----- Information shown

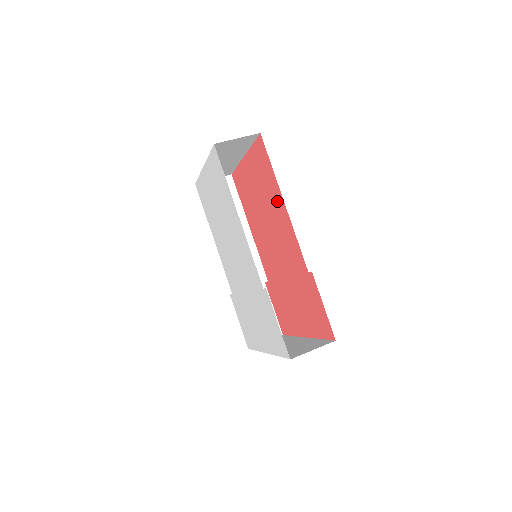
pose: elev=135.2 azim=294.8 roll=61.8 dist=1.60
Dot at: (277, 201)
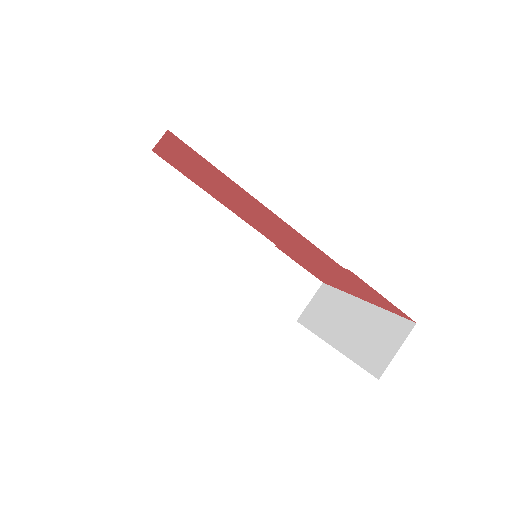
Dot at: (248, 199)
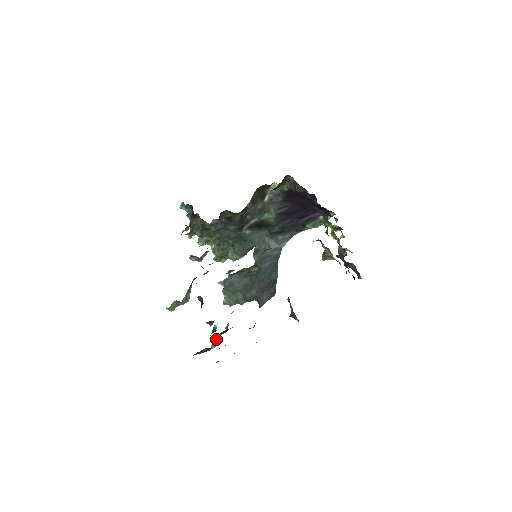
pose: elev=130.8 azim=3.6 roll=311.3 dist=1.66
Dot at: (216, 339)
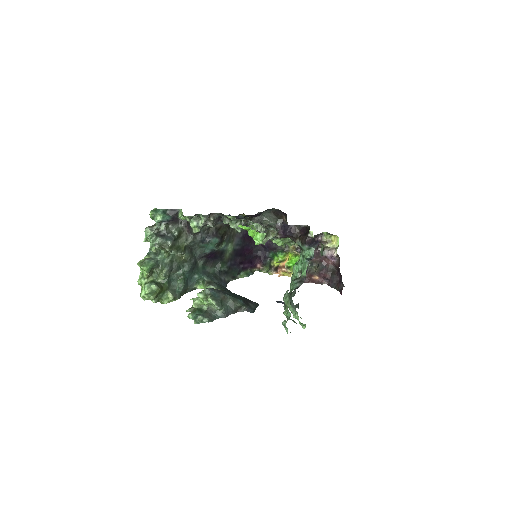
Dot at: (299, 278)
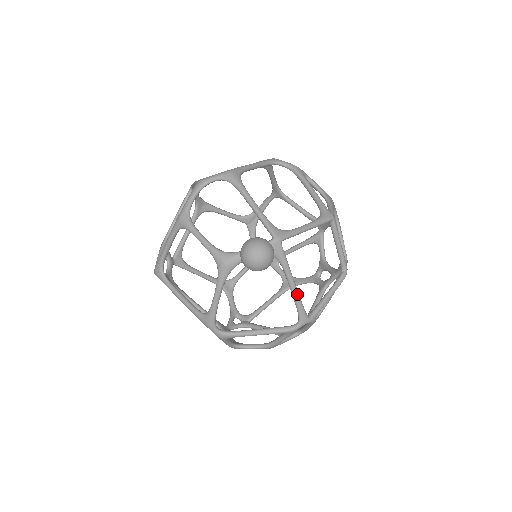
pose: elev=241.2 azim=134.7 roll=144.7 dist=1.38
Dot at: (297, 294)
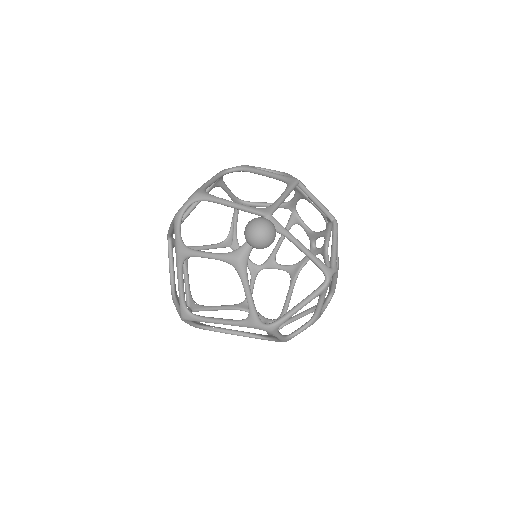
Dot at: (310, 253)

----------
----- Information shown

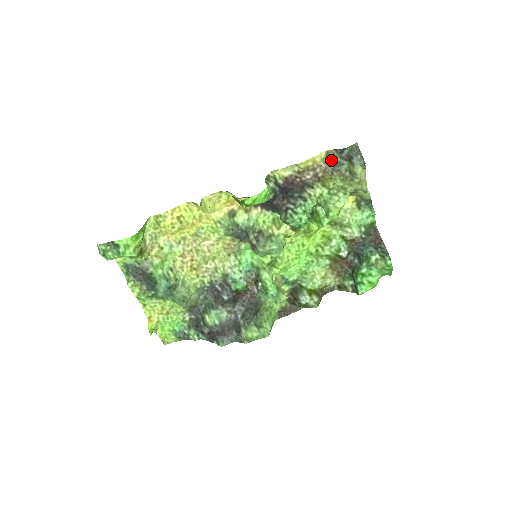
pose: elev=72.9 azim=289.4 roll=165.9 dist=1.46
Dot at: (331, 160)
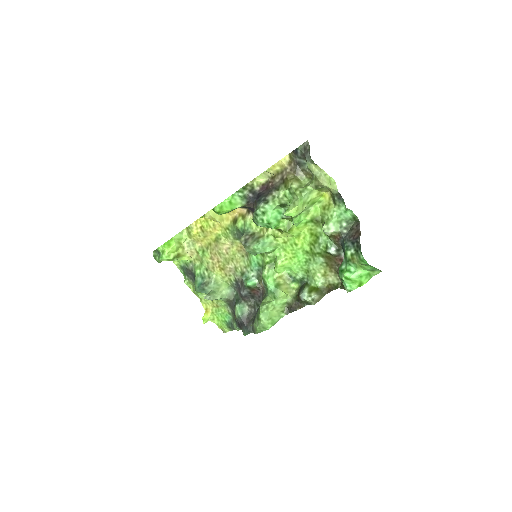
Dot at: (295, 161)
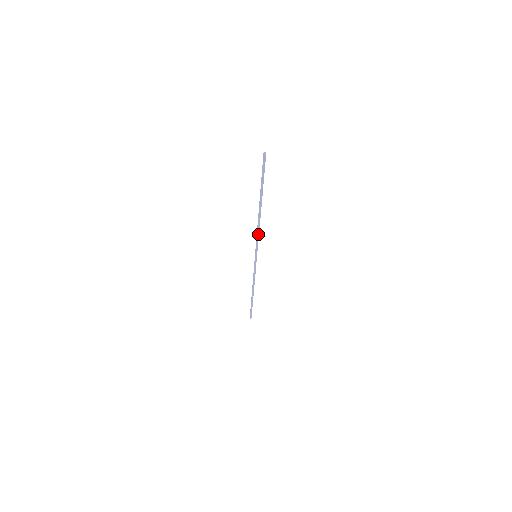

----------

**Task requirements:**
Quote the rows starting at the line containing "pose: elev=135.2 azim=294.8" and ending at the line containing "Dot at: (299, 278)", both lines included. Leave the pictures out of your answer.

**Written answer:**
pose: elev=135.2 azim=294.8 roll=61.8 dist=1.60
Dot at: (277, 201)
Dot at: (248, 199)
pose: elev=130.8 azim=3.6 roll=311.3 dist=1.66
Dot at: (216, 339)
Dot at: (299, 278)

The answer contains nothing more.